Adalete güvenim devam ediyor. Bu itimadı sarsacak ufak tefek gelişmeler olsa dahi, sonucun değişmeyeceğine inanıyorum. Mahkemede, şüpheliler şu hususlara cevap vermeye çalışacak:
1) Almanya'daki Deniz Feneri'nin parasıyla, ortak oldukları bir şirketin üzerine binalar alındı mı? Bu binalar teminat gösterilerek, gemi satın alındı mı? Gemi satın alınırken, Almanya Deniz Feneri kaynakları, -sonradan iade edilse bile- kredi olarak kullanıldı mı?
2) Almanya Deniz Feneri muhasebesine paralel, niçin gayriresmi ikinci bir muhasebe tutuldu? Ya da tutulmadı mı?

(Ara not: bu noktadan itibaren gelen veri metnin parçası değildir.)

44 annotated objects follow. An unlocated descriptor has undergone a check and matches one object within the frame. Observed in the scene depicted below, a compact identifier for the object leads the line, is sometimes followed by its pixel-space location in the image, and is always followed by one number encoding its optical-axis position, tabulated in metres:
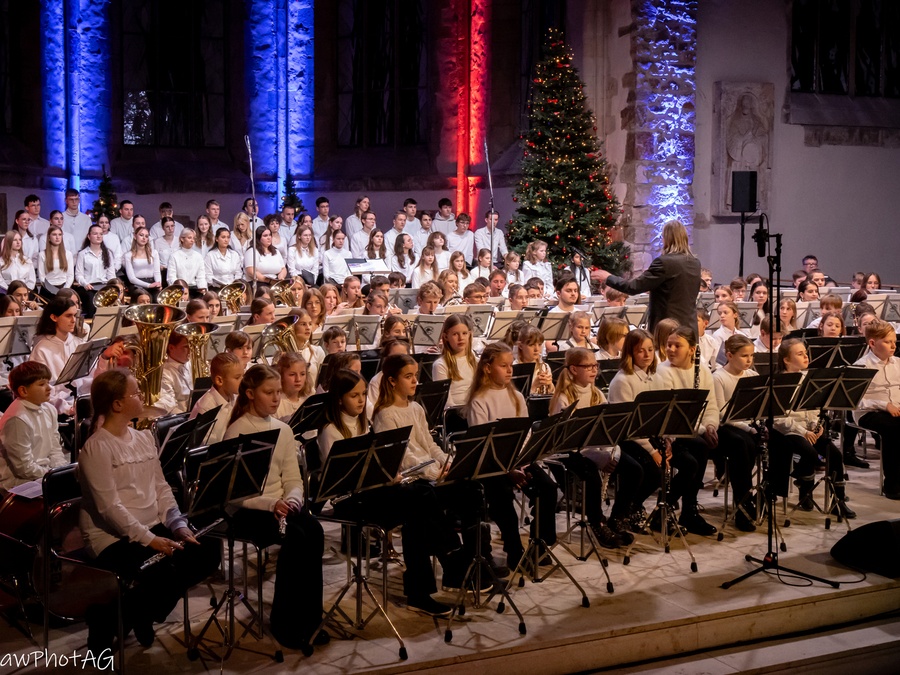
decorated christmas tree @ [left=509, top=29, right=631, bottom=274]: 14.99
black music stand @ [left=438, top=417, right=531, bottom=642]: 5.41
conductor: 8.28
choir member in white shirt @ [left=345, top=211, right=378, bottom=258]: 15.75
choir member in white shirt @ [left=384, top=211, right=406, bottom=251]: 15.43
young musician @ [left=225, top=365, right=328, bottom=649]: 5.16
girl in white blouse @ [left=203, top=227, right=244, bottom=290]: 14.10
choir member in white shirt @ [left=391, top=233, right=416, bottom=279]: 14.45
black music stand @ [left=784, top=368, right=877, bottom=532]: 7.10
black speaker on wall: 15.14
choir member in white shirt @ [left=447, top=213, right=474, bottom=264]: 16.08
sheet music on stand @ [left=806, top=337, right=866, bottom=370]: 8.74
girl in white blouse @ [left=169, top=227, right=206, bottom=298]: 13.71
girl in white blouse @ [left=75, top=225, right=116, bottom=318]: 13.62
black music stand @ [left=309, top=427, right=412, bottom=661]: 5.04
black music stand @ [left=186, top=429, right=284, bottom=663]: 4.76
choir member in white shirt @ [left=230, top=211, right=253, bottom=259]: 14.52
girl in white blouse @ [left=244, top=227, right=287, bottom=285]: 14.16
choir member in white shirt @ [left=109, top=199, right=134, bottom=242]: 15.59
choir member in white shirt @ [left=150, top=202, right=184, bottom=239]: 15.08
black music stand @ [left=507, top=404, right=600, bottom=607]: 5.70
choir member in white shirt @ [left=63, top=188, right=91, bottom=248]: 15.54
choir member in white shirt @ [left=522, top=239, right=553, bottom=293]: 13.78
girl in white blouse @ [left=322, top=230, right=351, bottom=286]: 14.59
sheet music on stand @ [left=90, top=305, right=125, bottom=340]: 8.82
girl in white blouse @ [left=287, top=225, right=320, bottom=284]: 14.57
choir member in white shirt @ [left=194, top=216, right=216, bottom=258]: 14.31
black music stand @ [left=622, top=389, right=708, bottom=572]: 6.34
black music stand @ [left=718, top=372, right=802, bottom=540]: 6.77
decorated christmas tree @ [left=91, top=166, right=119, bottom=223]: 16.39
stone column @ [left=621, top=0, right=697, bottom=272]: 15.76
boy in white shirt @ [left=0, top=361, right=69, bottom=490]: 5.59
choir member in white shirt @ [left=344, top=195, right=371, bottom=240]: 15.97
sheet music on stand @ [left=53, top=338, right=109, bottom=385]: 7.24
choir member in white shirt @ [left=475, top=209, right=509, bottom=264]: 16.12
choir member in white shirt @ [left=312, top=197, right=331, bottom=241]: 16.33
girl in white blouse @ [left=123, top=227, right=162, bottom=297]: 13.88
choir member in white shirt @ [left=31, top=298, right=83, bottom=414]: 7.81
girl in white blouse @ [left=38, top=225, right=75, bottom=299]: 13.21
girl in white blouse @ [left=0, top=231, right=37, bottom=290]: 12.68
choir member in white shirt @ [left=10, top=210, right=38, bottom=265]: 13.14
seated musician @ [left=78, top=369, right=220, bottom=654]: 4.82
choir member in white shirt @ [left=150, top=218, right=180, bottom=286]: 14.59
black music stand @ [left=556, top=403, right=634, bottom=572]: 6.01
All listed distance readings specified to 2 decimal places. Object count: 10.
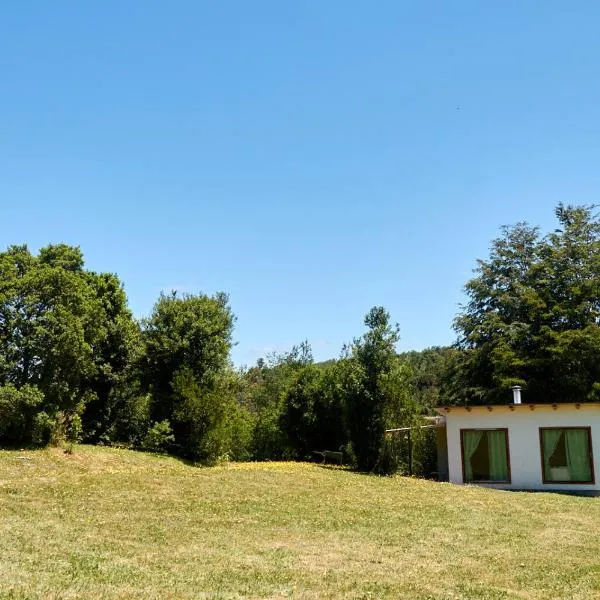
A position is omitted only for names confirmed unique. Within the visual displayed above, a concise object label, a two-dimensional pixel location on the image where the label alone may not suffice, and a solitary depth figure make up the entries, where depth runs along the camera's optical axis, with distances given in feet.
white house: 61.57
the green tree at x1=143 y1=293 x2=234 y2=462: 79.92
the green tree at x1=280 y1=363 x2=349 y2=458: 94.02
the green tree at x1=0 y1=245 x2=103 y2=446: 66.54
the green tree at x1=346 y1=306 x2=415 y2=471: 70.08
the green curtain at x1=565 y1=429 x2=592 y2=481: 61.36
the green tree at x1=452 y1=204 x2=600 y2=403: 106.11
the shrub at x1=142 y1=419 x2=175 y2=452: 75.56
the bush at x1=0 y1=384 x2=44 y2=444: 62.34
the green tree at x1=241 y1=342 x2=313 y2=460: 101.14
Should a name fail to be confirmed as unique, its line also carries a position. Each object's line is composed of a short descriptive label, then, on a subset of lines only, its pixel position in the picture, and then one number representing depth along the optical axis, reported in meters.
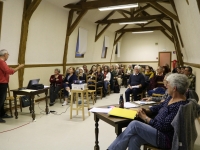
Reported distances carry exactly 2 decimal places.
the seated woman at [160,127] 1.72
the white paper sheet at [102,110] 2.16
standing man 3.69
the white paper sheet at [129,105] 2.35
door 11.81
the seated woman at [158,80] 4.68
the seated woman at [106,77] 6.63
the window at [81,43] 7.80
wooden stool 3.98
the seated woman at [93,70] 6.82
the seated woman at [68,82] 5.43
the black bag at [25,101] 4.45
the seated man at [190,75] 4.16
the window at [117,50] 12.45
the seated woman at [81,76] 6.20
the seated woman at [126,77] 9.30
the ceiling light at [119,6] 5.57
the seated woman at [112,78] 7.29
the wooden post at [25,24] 4.88
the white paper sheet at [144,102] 2.57
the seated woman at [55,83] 5.47
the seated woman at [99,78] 6.29
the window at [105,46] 10.45
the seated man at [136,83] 4.82
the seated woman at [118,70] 8.91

3) Almanya Deniz Feneri'nde para açığı meydana çıkınca, fakir ilmühaberiyle dar gelirli oldukları belirlenen kişilere yardım yapılmış gibi sahte evraklar tanzim edildi mi? Ya da bu gelişmelerden, şüphelilerin haberi yok muydu? Böyle bir davanın üzerinin kapatılabileceğini sanmıyorum. Zira önemli deliller var. Ama bizde tutukluluğa öylesine alışılmış ki, kişiler tahliye edilince, beraat etti sanılıyor. Oysa doğru olan yapıldı. Keşke diğer bazı tutuklular da tahliye edilse. Birileri serbest bırakılırken, çok daha hafif iddiaların muhatabı olanların hâlâ cezaevinde tutulmasını yanlış buluyorum. Özellikle meslektaşlarımızın bir an önce tutuksuz yargılanmasını diliyorum.